The hybridization mixture contains labeled probes in hybridization buffer, consisting of 50% formamide, 2X SSC and 10% dextran sulfate. The hybridization mixture was denatured at 80 °C for 10 min and immediately cooled down on ice. 100 µL of 50% formamide in 2X SSC was applied to the chromosomal DNA, covered with a glass cover slip (24 x 45 mm) and then denatured at 70 °C for 4 min. Slides were dehydrated in the ethanol series (70% and 100%) at -20 °C for 5 min each and then the slides were dried. 10 µL of hybridization mixture was applied to each slide, covered with a cover slip (20x20 mm) and sealed with sealing film. Then, slides were incubated in a moist chamber at 37 °C for 18-48 h. After hybridization, the cover slips were removed carefully and washed three times in 20% formamide/2X SSC and 0.1X SSC respectively for 5 min each, at 42 °C. After washing, 100 µL of anti-digoxigenin-fluorescein isothiocyanate (FITC) (Roche) in 4X SSC was applied for 1-2 h at 37 °C in a humid dark box. The slides were washed in 2X SSC at room temperature three times for 5 min each, then air-dried. 70 µL of DAPI (4′6-Diamidino-2-Phenylindole, Dihydrochloride; 0.5 µg/mL) was added and the slides were mounted with a parafilm for 10 min. The slides were washed in water for 5 min and then dried. After washing, 10µL of Vectashield (mounting medium, Vector) was added to slides and the slides were mounted with a glass cover slip (18 x 18 mm).

4. Conclusions

In the present study, Ty1-copia sequences from J. curcas were isolated and characterized using three degenerate primer sets corresponding to the conserved Ty1-copia reverse transcriptase gene.

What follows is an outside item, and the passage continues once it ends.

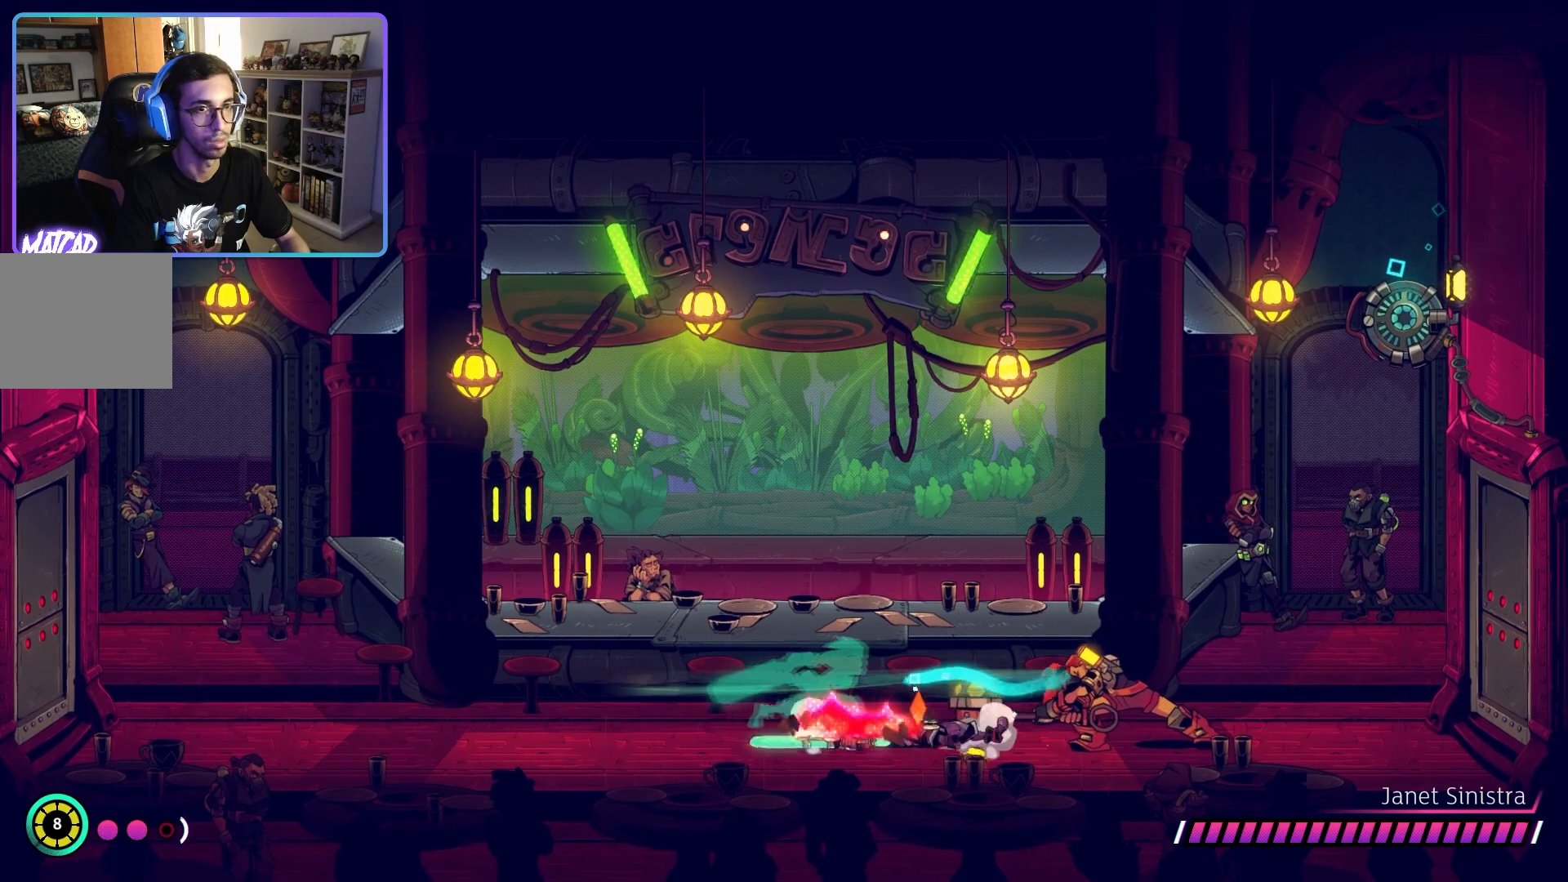
{"buttons": [], "left_stick": "right", "right_stick": "center", "events": []}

In total, 164 Ty1-copia amino acid sequences were used for the phylogenetic tree construction and were classified into four families of TAR (46.01%), Angela (34.97%), Ale (19.02%) and Bianca (0.61%). FISH technique was used to map physically Angela and Ale families on to J. curcas and J. integerrima chromosomes. They tend to exhibit biases for the specific regions around the centromeres or at the chromosome ends. This study indicates the high diversity of the Ty1-copia elements in the Jatropha genome.

Funding

This research was funded by the Research and Researcher for Industry (RRi) PhD level, grant number PHD57I0043 and by Ladda Co., Ltd.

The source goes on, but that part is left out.